Den Abschluss bildet eine kurze exklusive Geschichte, „Die Suche nach dem Planet der Affen“, die das Gelenk zwischen dem vierten und letzten Film der Affensaga darstellen soll und die Handlung in naher Zukunft darstellt. Die Affen sind uneins über den Umgang mit den vormaligen Sklavenhaltern und schwanken zwischen liberalen und radikalen Modellen des Zusammenlebens. Es kommt zum Kampf des Schimpansen Milo, der sich längst Caesar nennt, und dem Gorilla Aldo. Caesars Fazit: „Vielleicht sind nicht die Waffen böse, sondern die Art, in der sie benutzt werden.“ Küchensoziologie at its best. Und die Handlung, in der derlei Bonmots eingebettet sind, ist auch nicht reizvoller: Grotesker, wirrer und unausgegorener könnte eine Geschichte kaum sein – selbst im Kontext einer Story um zeitreisende Astronauten-Affen ist diese Geschichte dann doch zu überdreht.

Gerrit Lungershausen, geboren 1979 als Gerrit Lembke, hat in Kiel Literatur- und Medienwissenschaften studiert und wurde 2016 promoviert.
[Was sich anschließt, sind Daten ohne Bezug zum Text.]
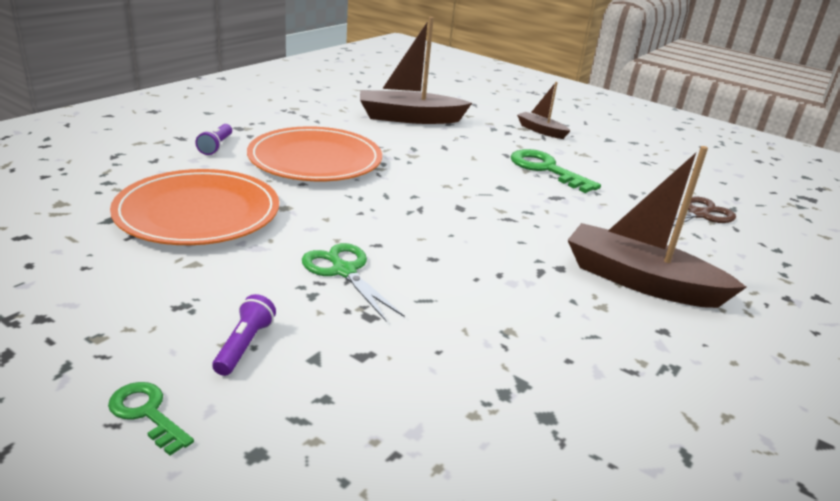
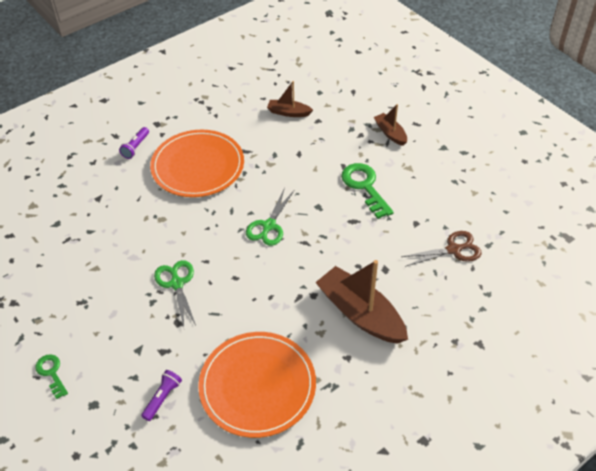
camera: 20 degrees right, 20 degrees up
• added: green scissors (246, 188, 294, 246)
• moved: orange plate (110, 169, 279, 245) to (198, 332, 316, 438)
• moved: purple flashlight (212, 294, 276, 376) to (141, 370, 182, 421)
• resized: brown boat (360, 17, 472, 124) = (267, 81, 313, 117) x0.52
Er hat Bücher über Walter Moers, Actionkino und den Deutschen Buchpreis herausgegeben. 2014 hat er zusammen mit anderen das e-Journal Closure gegründet und ist bis heute Mitherausgeber. Derzeit lebt er in Mainz und schreibt für Comicgate und die Comixene. An der TU Hamburg-Harburg unterrichtet er Comic-Forschung.